I’ve been encouraged lately about the publication of my latest book, “An Uphill Climb – Survivor’s Guilt and the Inca Trail”. Although sales continue at a trickle, they do continue – and are starting to pick up a bit. More importantly, the reviews posted on Amazon have been excellent, with 12 out of 13 rating it “5 star” and one “4 star”. Even better, only one reviewer was not a complete stranger, and that one was someone I have not seen in over 40 years.

Important to me, some of those reviewers said that they had experienced similar loss in their lives, and they were grateful that I had addressed some of their feelings.

In the past few weeks I’ve been contacted by two national book review services requesting Reviewer’s Copies, and received an amazingly upbeat and complimentary rejection notice from a major publisher.

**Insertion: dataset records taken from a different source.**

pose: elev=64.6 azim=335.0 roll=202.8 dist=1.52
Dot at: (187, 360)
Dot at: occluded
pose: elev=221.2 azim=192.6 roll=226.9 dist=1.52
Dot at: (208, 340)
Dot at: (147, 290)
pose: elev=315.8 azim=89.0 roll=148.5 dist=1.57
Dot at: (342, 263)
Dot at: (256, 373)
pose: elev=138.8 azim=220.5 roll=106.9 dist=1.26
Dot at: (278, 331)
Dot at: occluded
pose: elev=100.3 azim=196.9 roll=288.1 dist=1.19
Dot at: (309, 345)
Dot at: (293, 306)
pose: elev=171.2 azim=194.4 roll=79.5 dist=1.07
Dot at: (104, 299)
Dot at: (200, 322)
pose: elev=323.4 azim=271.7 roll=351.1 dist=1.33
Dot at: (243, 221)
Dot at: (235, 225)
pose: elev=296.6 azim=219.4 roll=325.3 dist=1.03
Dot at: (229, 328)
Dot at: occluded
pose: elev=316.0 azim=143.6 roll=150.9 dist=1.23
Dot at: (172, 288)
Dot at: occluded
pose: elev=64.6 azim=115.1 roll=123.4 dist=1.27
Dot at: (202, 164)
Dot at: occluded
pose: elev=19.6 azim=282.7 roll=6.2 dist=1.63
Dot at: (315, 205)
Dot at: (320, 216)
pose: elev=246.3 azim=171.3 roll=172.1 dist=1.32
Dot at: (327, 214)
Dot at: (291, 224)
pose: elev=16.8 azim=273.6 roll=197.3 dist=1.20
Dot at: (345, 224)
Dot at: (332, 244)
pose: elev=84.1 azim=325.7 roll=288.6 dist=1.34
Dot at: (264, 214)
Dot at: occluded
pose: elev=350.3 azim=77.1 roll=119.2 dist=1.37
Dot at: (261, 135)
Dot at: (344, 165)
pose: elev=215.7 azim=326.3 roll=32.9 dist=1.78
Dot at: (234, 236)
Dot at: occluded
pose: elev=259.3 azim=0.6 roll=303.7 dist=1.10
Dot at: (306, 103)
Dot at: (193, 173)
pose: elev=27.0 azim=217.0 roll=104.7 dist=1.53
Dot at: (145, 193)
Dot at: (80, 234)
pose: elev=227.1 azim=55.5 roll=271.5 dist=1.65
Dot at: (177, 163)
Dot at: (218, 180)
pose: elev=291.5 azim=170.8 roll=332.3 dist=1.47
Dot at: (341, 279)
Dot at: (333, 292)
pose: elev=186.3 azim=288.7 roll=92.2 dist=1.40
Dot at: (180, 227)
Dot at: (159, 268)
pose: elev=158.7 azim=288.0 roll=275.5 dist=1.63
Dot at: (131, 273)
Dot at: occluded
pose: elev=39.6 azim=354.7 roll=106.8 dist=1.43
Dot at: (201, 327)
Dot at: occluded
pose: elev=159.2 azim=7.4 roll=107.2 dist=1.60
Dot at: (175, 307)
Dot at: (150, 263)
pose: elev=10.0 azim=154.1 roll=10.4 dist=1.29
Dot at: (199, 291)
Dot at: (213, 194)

Seriously, here is a direct quote:

My colleagues and I have now very carefully looked at your full manuscript. I received independent reports on the style, quality of writing and the suitability to genre and I am pleased to say that we find An Uphill Climb: Survivor’s Guilt and the Inca Trail to be of considerable merit and believe it would appeal to the reading public.

Although we agree the work is well written and has literary merit, commercial decisions have to be made in this fiercely competitive market. Bearing this in mind, we cannot offer a traditional contract for the work at this time. We would be able to offer a contribution-based contract, but this may be seen as inappropriate and undeserving of a manuscript of such a sensitive and uplifting nature.

Now tell me true, isn’t that the sweetest “Drop Dead” letter you’ve ever seen?

The book was also noticed by the folks at Yall.com , who publish a web site dedicated (as you may have guessed by the name) to celebrating all things Southern. Since we are currently living in east Tennessee, they contacted me to do a video interview as their Southern Author of the Week.

It was a fun experience, and I thank them for the opportunity. I hope the word spreads, and I can touch more people’s lives. As I mentioned in the interview, as we are about to pass 213,000 COVID deaths nationwide, there are probably a lot of people out there who are feeling a bit of Survivor’s Guilt themselves. I can’t imagine how much worse it would have been for me if I had watched my wife die in quarantine isolation, unable to provide any comfort.